I understand about pulling all of the jobs does not automatically lead to getting all of the people. But according to the last earnings call, Monster has yet to start publishing all of the jobs. From Mark Stoever:
"I'll note that prior to this initiative, our jobs content would average around 250,000 job advertisements in any given month. So you'll see this is a massive increase in job content, which we will be introducing to candidates in the coming months."
They keep talking about testing, research, and working on the aggregation but they have yet to actually start publishing the jobs so that users can view them. That's the delay I don't understand.
It's a money grab. All job boards were aggregators when they started out. You need content in order to get traffic, then you monetize via sponsored content and stop aggregation. The piece of the model of Indeed and now Monster are using is simply allowing pay per click on job ads. It doesn't scale, doesn't renew and isn't really a better experience for the seeker or the employer, but it captures transactional revenue. The delay is that when you pull all the jobs you don't really get all the people. You basically have the same people with all the jobs and so performance dips significantly for existing customers. The same thing happened when they purchased HotJobs. Same traffic numbers + twice the jobs = performance drop for postings.
My guess is that they see it as an opportunity to try and upsell the non-paid postings with higher ranking and other bells and whistles. What I don't understand is if this is the strategy, then why is it taking so long to roll out? LinkedIn announced in May that they were also going to start aggregating "all the jobs" and on the last earnings call said that the aggregation is working and they now average over 3 million job postings. So LinkedIn put aggregation in place in about 6 months.....why is Monster taking so long?
So someone explain to me how and or why this is a good strategy?
First - why post (pay) on monster if they are going to scrape jobs for free? Especially the bigger companies - once they figure this out why pay? If you are craiglist or someone else that would be the pitch - give us $25 for your job - we'll get it posted on Monster as well.
Second - I think monster loses a lot by allow companies to post jobs but to apply they are taken to the company website and not Monster. Monster loses the resume, some may keep a resume on monster, which is where they make a lot of money by selling access to the resume database.
If the strategy has been in place for several quarters now (still ramping up) where is the revenue?
dude - i told you to buy and you could have made money but instead you flawed investing methodology lead your ego down the wrong path - the path losers always take and are doomed to repeat .
Your logic is sound. At least my rants are backed up with data that you and others chose to ignore.
The made up Adjusted EBITDA numbers they use were as follows....
In Q3 of 2014 the company forecast .00 to .04 and came in at .05 20% pop over the next few days.
In Q4 of 2014 the company forecast .04 to .08 and came in at .07 33% pop over the next few days.
By your logic last quarter should have been 50% or more of a pop.
THEY DID NOT MAKE MONEY. THE REAL GAAP NUMBER IS A LOSS OF $4.1M OR -$0.05 A SHARE.

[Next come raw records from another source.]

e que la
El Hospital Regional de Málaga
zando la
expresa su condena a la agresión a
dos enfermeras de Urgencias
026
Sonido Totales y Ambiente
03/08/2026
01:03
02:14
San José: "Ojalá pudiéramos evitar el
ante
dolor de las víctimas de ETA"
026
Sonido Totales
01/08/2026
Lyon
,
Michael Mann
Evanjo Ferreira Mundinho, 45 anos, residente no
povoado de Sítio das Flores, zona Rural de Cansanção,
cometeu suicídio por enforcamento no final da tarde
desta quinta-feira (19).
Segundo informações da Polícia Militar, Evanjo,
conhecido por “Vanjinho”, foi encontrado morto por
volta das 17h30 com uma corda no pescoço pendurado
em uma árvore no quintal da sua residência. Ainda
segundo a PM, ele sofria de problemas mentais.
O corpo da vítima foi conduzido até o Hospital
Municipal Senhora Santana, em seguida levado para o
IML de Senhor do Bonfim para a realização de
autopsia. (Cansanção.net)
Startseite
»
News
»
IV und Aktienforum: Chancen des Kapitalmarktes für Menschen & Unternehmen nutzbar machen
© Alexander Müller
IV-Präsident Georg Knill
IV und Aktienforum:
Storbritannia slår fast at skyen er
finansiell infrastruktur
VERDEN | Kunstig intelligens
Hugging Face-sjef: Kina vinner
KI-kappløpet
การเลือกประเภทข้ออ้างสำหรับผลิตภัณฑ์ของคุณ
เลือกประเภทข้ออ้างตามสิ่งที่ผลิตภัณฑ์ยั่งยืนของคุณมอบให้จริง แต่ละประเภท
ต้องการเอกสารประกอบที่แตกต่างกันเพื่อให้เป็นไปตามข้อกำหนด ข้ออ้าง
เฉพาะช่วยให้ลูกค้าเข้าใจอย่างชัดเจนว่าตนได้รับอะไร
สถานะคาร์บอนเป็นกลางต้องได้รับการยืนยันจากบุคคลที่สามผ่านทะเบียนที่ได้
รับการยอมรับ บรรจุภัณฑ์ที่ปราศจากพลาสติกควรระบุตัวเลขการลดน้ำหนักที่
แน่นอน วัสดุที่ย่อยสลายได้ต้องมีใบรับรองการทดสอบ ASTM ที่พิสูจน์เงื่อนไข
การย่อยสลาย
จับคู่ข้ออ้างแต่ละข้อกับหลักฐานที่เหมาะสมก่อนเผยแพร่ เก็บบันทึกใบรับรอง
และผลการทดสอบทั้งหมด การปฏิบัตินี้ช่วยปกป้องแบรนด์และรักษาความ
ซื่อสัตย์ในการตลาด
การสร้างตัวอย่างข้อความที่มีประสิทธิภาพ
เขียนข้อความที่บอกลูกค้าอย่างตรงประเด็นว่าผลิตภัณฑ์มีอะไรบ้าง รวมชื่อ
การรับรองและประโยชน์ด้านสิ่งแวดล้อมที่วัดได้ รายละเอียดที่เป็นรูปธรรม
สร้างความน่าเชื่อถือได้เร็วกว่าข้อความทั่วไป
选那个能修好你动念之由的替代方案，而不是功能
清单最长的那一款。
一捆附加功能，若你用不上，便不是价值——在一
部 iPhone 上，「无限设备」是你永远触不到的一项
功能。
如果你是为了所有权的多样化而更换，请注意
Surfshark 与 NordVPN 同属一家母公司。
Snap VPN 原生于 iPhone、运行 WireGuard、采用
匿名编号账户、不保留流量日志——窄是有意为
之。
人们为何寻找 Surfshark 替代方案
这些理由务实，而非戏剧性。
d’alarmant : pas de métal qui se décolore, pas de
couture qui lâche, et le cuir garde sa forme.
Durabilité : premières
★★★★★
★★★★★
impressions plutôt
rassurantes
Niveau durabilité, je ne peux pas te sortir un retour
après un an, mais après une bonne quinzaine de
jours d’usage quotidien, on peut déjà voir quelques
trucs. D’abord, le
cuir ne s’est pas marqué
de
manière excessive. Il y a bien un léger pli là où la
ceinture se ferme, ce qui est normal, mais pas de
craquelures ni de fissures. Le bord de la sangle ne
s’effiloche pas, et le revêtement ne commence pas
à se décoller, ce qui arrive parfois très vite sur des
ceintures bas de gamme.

That's why they bought 0 ZERO shares for the quarter even though the stock hit $3.41 a share.
They don't have any money left to do anything - they are going to keep cutting - hope is not a strategy but that's all they really have now.
AND Linkedin - glad you asked they grew revenue $196M YoY - or more than Monster did in the entire quarter. They likely would have done better if it weren't for the uncertain economic environment especially in Europe (they grew only 58% YoY in Europe/overseas versus 44% total growth.)